Cysteine, homocysteine and bone mineral density: a role for body composition?
Elshorbagy AK., Gjesdal CG., Nurk E., Tell GS., Ueland PM., Nygård O., Tverdal A., Vollset SE., Smith AD., Refsum H.
BACKGROUND: Plasma total cysteine (tCys) and homocysteine (tHcy) are associated with body composition, which in turn affects bone mineral density (BMD). OBJECTIVES: To investigate whether associations of tCys and tHcy with BMD are mediated through body composition (fat mass and/or lean mass). DESIGN: Using data from 5238 Hordaland Homocysteine Study participants, we fit multiple linear regression models and concentration-response curves to explore the relationships between tCys, tHcy, and BMD, with and without adjustment for body mass index (BMI), lean mass and/or fat mass.

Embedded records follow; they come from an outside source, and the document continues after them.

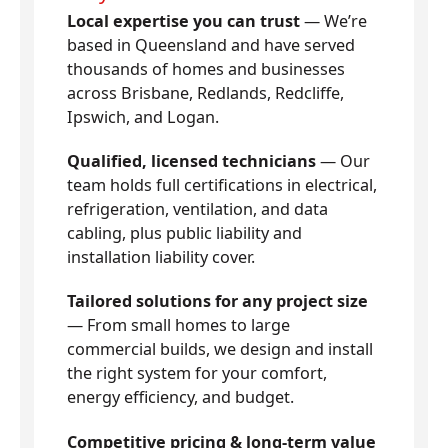
Local expertise you can trust
— We’re
based in Queensland and have served
thousands of homes and businesses
across Brisbane, Redlands, Redcliffe,
Ipswich, and Logan.
Qualified, licensed technicians
— Our
team holds full certifications in electrical,
refrigeration, ventilation, and data
cabling, plus public liability and
installation liability cover.
Tailored solutions for any project size
— From small homes to large
commercial builds, we design and install
the right system for your comfort,
energy efficiency, and budget.
Competitive pricing & long-term value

RESULTS: All associations were stronger in women. tCys was positively associated with BMD (women, partial r=0.11; men, partial r=0.07, p<or=0.001 for both), but this association was markedly attenuated after adjustment for fat mass. tHcy showed an inverse association with BMD in women (partial r=-0.09, p<0.001), which remained significant after adjustment for lean mass and fat mass. In men and women, changes in tCys or tHcy during 6 years were not associated with BMD at follow-up. Weight gain during 6 years predicted higher BMD at follow-up (p<or=0.009) independent of nutrient intakes, physical activity and baseline BMI. Baseline tHcy inversely predicted BMD measured 6 years later (partial r=-0.11, p<0.001 in women; partial r=-0.07, p=0.002 in men) independent of baseline BMI, while a positive association of baseline tCys with BMD at follow-up (partial r=0.10 in women, 0.09 in men, p<or=0.001) disappeared after adjustment for baseline BMI. CONCLUSION: tHcy is inversely associated with BMD independent of body composition, while the positive association of tCys with BMD appears to be mainly mediated through fat mass.